He later developed the "Abrahamson Principles" first published in 1973. This was a theory to allocate risk in construction contracts. These principles were to become widely used internationally.

Over the course of his career he consulted in over 60 countries. He consulted on major projects in Ireland such as the Jack Lynch Tunnel, the West Link Toll Bridge, the International Financial Services Centre, and outside of Ireland the Heathrow rail tunnel, Eurodisney, the Bahrain Causeway and various projects in Asia and Africa.

==Legal philosophy==
Abrahamson was a strong proponent of the elimination or narrowing of the distinction between barrister and solicitor, and bemoaned the fact that solicitors had become excessively adversarial. Both of these views stemmed from his belief that the good of the client must come first.
A computer buff, he urged solicitors to embrace computing in their work or lose out to those who would.
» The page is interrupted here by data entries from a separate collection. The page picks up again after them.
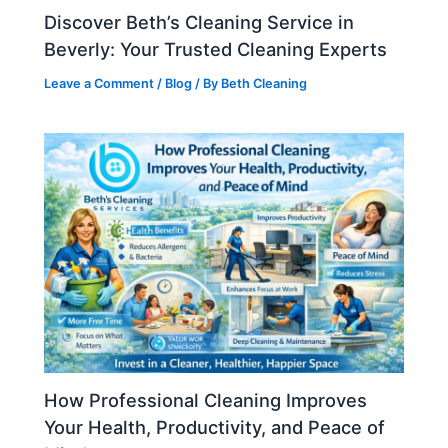
Discover Beth’s Cleaning Service in
Beverly: Your Trusted Cleaning Experts
Leave a Comment
/
Blog
/ By
Beth Cleaning
How Professional Cleaning Improves
Your Health, Productivity, and Peace of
The Law Society awards the Max Abrahamson Award annually to the student who receives the highest mark in the non-adversarial dispute resolution module of their exams.

==Artistic work==
Abrahamson sculpted in clay and had bronze works exhibited at the RHA. He also did wood carving in his office to relieve the working day. His masterpiece as a woodcarver was an interpretation of Jacques-Louis David's Napoleon Crossing the Alps.

==Publications==
- Abrahamson, Max, Engineering Law and the ICE Contract. 1965 (fourth edition, 2003)
- Abrahamson, Max W., "Risk Management" (1983) in International Construction Law Review 241,244.